14 hours ago, wtf said:

What kind of patterns are you looking for? It would help if you were specific. 

I don't know. I'm no coder. I assumed there might be a way to code something such that it can detect deviations from ''expected randomness'', if that makes sense. If you look over that site, the domains seem to drop very weirdly. The same TLDs tend to drop in a bunch and some minutes have hundreds of drops, while some others have none. This is under the assumption that the information on that site is correct. I might look over the registrars over those dropped names to see if there's anything there.

14 hours ago, wtf said:

Rather than look at the data 50 at a time, if I had this problem I would write a scraper to hit this site and collect a database of thousands or (if project has a serious budget, for example if I were doing this for a company) millions of records, along with the registrar, the date/time, the phase of the moon, whatever else you think might be of interest.

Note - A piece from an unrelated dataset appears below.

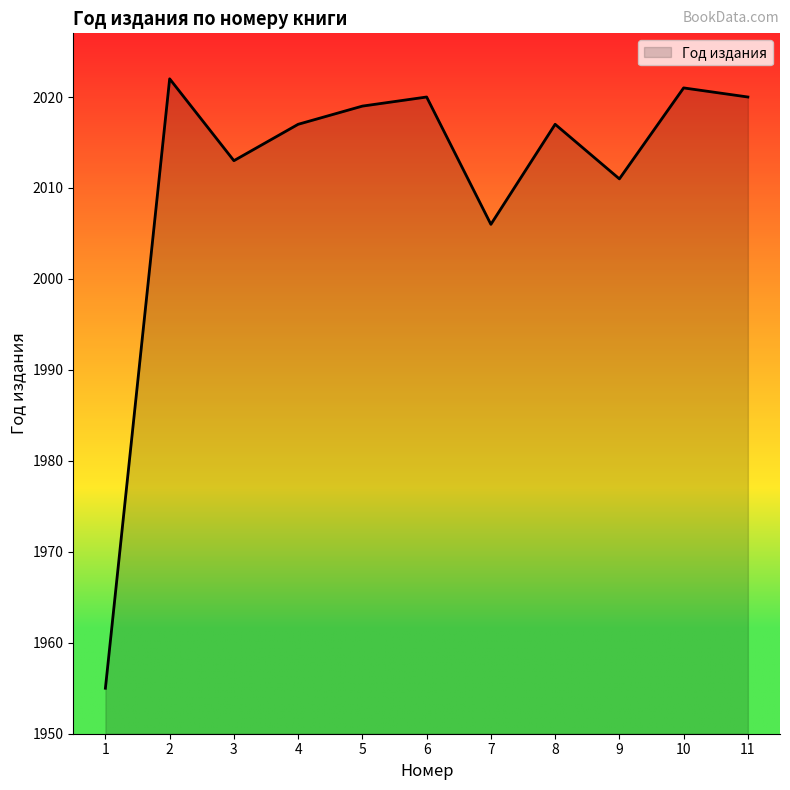

What is the sum of the values at 4 and 9?

4028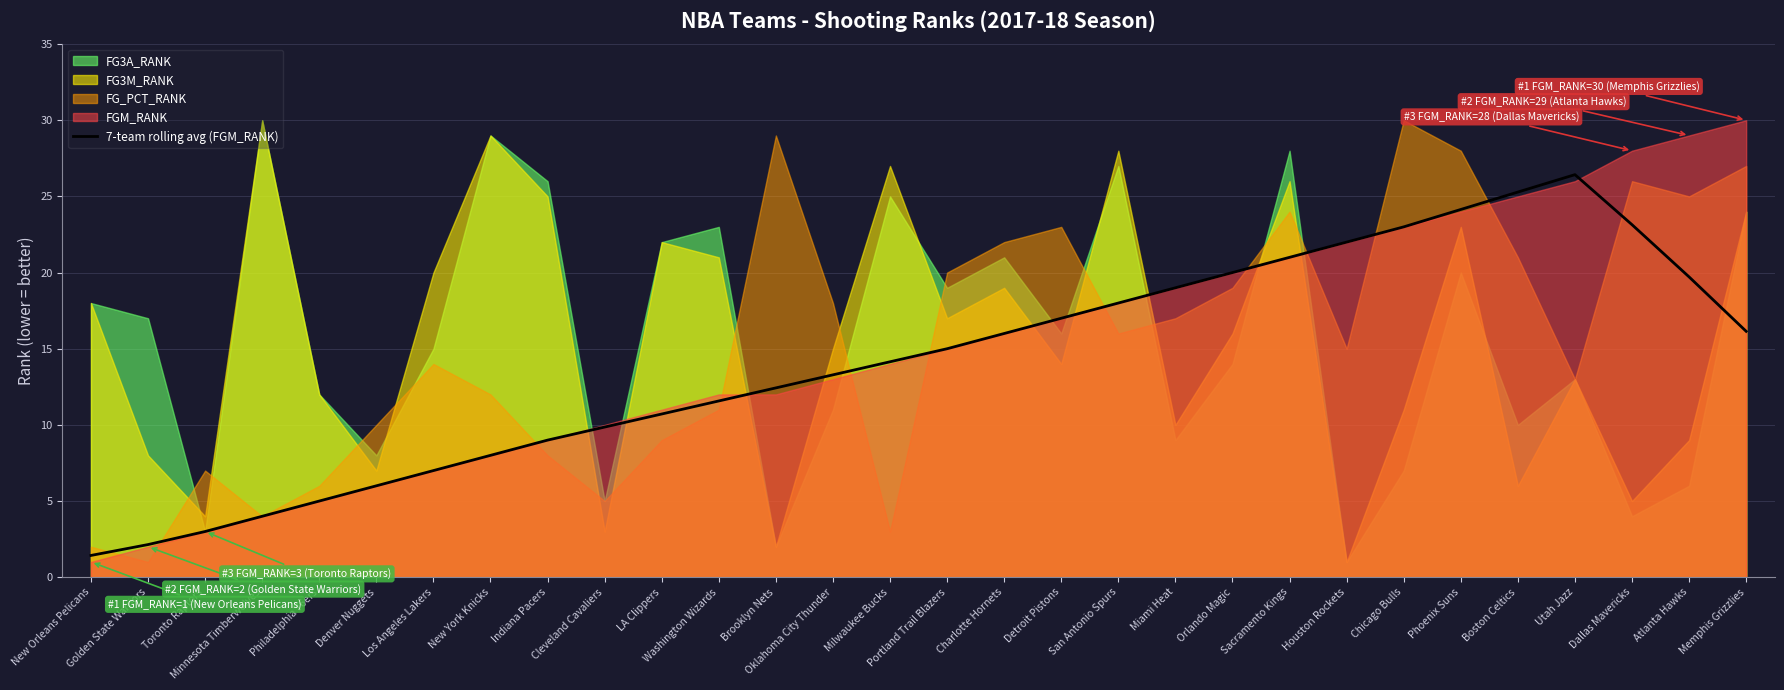

True or false: 7-team rolling avg (FGM_RANK) has a value of 11.8 at Utah Jazz.

False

Why is millions so much more expensive than thousands? I would imagine that since the code is that, and it does the same thing in higher quantities, it wouldn't cost much more.

I have been researching more about this and I dropped (no pun intended) the idea of dropcatching expensive names. In the end, it all boils down to the fact that the big players like dropcatch.com wouldn't have spent millions on their software if it wasn't absolutely necessary. However, the big dropcatchers have no options for backordering .io, .co.uk, .co and some other domains which still have value. As I said, a guy who offers dropcatching services for .io and some others earns 6 figures per month by doing so and he has next to no competition.